Are there any other interesting havens on the geopolitical map?
Well, there’re also “freeports.” Luxembourg is growing immensely as a freeport, which is a place for goods in transit. So you’ve got these massive art warehouses, and the art is in transit, so it’s not taxable. A piece of property in transit is nowhere, literally. Those are havens, too. Those same warehouses also have data storage. There is an idea that if whatever is stored is of extreme value, then you automatically have a haven. But if there’s no value assigned to the thing that’s stored, then you don’t have a haven.
You live and work between Europe and the U.S., and also very much online. Do you think your engagement with the turmoil of EU austerity is taken as prophetic in other settings? How does your address, or reception, change from one audience to another?
Black transparency is probably viewed in the U.S. as a sort of Coming Insurrection-type thing! The fact is, a lot of our inspiration comes from the U.S. In the U.S. there’s a very developed discourse around civil rights, notions that are sometimes taken for granted or forgotten in Europe. There’s also an inherent misperception of design work from Europe in the U.S. Of course there’s a kind of myth-forming about Europe in the States. I feel like we’re breaking with that image of European design, but also perpetuating it because the work that we do is even weirder. I don’t know.
To ask a terribly reductive question: are you more interested in the present or the future?

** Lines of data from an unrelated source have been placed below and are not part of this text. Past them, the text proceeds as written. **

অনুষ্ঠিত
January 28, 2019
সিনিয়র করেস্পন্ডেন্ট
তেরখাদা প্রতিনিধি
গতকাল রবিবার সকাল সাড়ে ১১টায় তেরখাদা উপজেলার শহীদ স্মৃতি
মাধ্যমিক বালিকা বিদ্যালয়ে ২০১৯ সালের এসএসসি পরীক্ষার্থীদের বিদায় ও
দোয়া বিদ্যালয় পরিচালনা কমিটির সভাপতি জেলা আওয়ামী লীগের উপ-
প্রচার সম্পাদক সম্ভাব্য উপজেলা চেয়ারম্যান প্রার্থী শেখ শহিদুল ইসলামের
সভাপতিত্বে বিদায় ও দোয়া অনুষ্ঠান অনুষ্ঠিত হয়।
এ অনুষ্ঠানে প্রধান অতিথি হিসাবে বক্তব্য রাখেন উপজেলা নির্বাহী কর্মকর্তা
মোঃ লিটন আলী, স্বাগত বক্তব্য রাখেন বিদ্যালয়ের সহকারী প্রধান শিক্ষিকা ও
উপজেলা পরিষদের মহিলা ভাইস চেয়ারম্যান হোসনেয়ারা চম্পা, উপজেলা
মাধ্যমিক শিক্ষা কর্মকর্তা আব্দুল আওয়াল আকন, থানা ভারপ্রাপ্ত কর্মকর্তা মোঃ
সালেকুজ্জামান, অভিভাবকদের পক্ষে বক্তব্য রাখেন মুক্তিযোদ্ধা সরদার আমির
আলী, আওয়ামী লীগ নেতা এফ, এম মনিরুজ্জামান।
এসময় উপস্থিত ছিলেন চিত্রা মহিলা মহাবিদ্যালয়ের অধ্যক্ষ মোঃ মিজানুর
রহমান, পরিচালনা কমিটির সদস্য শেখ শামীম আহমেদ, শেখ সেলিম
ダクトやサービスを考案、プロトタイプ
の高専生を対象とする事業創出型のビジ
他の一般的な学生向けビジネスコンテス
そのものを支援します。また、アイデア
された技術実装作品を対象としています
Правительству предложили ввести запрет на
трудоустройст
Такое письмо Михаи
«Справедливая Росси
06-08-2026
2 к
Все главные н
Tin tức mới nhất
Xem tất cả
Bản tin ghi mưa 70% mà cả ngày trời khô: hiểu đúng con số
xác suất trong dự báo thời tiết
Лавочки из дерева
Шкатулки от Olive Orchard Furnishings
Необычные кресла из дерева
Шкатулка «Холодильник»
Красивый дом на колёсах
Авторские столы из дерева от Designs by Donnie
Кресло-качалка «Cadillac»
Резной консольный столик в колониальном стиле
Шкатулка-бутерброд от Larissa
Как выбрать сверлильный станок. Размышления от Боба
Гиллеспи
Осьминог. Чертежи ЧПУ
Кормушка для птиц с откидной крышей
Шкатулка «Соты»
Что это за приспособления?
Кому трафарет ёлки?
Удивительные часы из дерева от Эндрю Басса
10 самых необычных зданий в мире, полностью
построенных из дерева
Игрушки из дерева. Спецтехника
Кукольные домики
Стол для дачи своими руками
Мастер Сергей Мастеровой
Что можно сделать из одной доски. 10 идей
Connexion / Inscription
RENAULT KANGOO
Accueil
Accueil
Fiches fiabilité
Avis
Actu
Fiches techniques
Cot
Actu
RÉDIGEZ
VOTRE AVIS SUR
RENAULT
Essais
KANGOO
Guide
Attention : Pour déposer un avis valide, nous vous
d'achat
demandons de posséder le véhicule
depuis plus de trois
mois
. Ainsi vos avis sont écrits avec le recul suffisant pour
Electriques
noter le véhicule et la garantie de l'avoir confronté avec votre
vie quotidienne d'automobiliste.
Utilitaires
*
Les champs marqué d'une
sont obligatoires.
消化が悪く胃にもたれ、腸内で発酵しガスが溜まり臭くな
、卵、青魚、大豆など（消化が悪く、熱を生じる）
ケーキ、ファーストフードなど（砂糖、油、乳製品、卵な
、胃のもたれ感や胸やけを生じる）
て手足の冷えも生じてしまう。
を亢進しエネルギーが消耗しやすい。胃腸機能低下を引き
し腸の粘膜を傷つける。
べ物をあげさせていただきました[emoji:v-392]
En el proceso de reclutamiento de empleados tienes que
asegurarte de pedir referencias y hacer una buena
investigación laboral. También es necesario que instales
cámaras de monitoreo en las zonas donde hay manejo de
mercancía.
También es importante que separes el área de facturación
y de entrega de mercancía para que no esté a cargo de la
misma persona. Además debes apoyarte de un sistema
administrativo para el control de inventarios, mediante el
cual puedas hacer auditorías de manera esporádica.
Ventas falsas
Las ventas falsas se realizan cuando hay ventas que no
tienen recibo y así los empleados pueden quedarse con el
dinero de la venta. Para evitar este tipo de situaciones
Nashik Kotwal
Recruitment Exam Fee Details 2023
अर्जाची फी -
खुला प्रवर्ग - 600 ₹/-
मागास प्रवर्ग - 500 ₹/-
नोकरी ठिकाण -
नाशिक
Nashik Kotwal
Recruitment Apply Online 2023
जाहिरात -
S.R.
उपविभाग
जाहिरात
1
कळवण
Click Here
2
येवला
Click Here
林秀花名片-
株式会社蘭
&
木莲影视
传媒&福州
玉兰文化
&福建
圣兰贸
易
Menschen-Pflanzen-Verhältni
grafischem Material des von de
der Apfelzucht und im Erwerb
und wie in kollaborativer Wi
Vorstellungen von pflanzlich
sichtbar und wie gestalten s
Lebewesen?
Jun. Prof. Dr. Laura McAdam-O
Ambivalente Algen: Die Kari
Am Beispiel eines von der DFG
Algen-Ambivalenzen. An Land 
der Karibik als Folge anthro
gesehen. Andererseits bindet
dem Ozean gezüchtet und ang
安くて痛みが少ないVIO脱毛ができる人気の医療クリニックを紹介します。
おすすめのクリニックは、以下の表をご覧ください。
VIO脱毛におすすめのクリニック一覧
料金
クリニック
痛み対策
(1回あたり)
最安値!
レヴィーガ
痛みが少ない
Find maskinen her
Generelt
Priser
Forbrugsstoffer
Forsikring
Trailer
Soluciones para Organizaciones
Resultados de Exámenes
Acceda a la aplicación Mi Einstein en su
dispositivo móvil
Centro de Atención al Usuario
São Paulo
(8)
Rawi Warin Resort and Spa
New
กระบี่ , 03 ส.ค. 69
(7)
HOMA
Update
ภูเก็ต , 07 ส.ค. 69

In trying to describe the present, you already have to speculate – it’s already a form of science fiction. We’re dealing with a situation that is already so absurd that any attempt at talking about it in depth results in some form of speculative fiction. The people who are trying to control the future are in a way more conservative than the people who talk about the present. The failure of cypherpunk science fiction to function properly after WikiLeaks is stunning. People like Bruce Sterling have been almost infuriated over the Snowden and WikiLeaks revelations, and there’s a very pragmatic reason. The Snowden revelations go further than cypherpunk predictions, and Sterling even said the people in the NSA are his readers. In other words, cypherpunk fiction also needed to be believed by governments. Michael Froomkin makes this point. He talks about the fact that the utopian, anarchic Internet may never have even been realized, but the threat of it was believed by governments before it was realized. So talking about the present is talking about something that is so strange that you’re already implying the future. We’re actually talking about the present.